The 2025 results reinforce several long-standing trends — with a few important nuances.
The Big Picture
In 2025, just 38% of active funds both survived and outperformed their passive peers. That’s down from the prior year and consistent with long-term data showing that active management faces steep odds.
Over the past 10 years through 2025:
- Only 21% of active funds survived and beat passive alternatives.
- In U.S. large-cap stocks, success rates were especially low.
- Bond funds and certain niche categories fared somewhat better.
U.S. Large Caps: A Tough Arena for Active Managers
Large-cap U.S. stocks continue to be one of the hardest areas for active managers to justify their fees.
- Only about 10% of active large-cap funds beat passive peers over the past decade.
- Large-growth was particularly challenging.
- The penalty for picking a losing manager was often greater than the reward for picking a winner.

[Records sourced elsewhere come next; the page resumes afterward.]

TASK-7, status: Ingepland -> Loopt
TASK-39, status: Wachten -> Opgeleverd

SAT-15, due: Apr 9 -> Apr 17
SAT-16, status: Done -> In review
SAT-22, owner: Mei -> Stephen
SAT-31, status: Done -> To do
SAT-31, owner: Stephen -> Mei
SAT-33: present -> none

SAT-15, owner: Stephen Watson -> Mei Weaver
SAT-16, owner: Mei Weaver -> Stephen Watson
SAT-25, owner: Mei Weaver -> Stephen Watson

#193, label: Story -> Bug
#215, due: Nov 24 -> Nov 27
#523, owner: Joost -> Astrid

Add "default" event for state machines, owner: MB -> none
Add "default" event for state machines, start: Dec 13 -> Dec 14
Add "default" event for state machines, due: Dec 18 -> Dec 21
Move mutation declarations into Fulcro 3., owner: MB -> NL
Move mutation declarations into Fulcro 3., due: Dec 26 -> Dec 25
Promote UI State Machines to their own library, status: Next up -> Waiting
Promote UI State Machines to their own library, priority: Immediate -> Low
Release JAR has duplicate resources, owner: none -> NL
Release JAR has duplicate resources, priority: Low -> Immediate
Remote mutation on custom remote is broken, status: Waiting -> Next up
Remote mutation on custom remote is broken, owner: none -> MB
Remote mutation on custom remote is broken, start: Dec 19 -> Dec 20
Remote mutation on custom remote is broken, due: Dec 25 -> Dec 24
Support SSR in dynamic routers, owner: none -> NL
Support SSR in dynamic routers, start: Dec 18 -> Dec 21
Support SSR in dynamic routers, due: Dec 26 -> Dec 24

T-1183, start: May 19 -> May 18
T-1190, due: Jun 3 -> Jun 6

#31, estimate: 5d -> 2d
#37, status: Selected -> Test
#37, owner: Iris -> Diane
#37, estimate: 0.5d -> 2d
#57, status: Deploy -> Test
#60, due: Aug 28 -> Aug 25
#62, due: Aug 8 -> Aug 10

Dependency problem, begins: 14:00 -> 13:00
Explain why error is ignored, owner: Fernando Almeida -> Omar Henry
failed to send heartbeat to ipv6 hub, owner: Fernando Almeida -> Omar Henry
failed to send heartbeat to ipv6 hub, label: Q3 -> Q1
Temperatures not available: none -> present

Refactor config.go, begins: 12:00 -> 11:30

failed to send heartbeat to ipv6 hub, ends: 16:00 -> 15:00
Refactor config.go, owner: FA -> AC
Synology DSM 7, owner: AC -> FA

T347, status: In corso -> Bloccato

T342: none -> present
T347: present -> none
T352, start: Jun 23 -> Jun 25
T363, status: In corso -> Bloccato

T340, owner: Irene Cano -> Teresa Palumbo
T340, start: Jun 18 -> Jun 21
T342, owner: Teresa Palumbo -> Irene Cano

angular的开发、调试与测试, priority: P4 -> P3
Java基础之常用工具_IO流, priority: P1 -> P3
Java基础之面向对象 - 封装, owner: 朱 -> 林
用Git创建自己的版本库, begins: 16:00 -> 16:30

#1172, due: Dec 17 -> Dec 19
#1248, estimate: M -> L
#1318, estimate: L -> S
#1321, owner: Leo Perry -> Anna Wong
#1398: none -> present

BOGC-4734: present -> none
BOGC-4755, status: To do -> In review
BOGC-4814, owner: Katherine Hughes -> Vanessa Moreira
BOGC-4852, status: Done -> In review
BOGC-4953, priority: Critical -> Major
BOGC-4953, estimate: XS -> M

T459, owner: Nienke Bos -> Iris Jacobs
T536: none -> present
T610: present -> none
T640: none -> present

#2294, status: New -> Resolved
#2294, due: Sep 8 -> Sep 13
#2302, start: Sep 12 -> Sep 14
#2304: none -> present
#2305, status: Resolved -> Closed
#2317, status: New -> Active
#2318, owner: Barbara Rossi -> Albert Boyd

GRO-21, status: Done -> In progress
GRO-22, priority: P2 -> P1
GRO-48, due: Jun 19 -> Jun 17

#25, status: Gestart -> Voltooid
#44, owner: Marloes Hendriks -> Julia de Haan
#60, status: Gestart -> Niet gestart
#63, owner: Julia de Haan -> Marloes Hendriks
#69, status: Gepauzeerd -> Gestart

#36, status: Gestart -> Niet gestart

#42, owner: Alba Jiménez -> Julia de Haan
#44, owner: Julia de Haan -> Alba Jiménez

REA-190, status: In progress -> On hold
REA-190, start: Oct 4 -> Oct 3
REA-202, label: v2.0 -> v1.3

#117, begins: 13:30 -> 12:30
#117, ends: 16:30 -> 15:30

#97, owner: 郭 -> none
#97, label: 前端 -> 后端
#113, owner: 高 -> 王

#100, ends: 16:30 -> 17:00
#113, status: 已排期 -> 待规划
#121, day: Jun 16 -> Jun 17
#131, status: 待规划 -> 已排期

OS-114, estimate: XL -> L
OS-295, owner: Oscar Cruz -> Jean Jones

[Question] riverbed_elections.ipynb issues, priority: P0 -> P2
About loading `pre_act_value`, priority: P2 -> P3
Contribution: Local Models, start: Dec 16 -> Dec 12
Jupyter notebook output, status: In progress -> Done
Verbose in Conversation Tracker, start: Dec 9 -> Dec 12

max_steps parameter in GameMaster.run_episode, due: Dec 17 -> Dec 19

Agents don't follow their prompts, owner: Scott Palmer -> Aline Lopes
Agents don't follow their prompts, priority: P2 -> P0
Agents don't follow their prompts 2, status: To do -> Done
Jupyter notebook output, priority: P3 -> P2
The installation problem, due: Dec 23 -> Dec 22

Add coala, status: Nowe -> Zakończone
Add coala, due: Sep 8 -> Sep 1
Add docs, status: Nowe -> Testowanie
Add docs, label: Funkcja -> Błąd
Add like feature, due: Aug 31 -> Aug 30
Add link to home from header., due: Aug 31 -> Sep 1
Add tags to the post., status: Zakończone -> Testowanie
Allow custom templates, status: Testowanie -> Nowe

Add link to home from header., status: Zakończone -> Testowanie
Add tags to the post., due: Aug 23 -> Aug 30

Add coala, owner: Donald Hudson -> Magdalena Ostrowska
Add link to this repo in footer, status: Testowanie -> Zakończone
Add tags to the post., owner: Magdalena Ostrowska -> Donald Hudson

In fact, passive large-growth funds outperformed active peers by more than 2% annually over 10 years — one of the widest gaps in the study.
For investors, that’s a meaningful compounding difference.
Mid- and Small-Cap Stocks: Better, But Still Not Easy
Active managers had slightly better success rates in mid- and small-cap stocks.
- Mid-cap value managers showed stronger one-year results in 2025.
- Small-cap strategies have historically had higher success rates than large caps, partly because that segment is less efficiently priced.
But even here, long-term success rates were far from overwhelming. Over 10 years, only about a quarter of small-cap managers beat passive peers.
International Stocks: A Bright Spot in 2025
Active international managers had a relatively strong year.
• Foreign-only stock categories saw improved success rates.
• Diversified emerging-markets funds stood out in 2025.
However, the long-term record remains mixed. One good year doesn’t overturn a decade of data.
Bonds: Mixed Results
Active bond managers experienced a reversal in 2025, with success rates declining across several categories.
That said, over the past 10 years, fixed-income categories have had higher success rates than most equity categories, making bonds one of the more defensible areas for selective active management.
The Most Important Finding: Fees Matter
One of the clearest conclusions from the report:
- 31% of the cheapest active funds beat passive peers over 10 years.
- Only 17% of the most expensive funds did.
Lower cost significantly improves the odds — but it still doesn’t guarantee success.
Management fees remain one of the few variables investors can actually control.
What This Means for Your Portfolio
The data reinforces several practical principles:
- Start with low-cost passive exposure, especially in efficient markets like U.S. large caps.
- Prioritize cost discipline — fees materially affect long-term outcomes.
- Avoid performance chasing. One strong year does not change structural probabilities.
Active management is not dead. But the bar is high.
The evidence continues to support a disciplined, cost-aware approach that uses passive investments as a core foundation.
As always, the goal isn’t to “win the active vs. passive debate.” The goal is to maximize your probability of long-term success.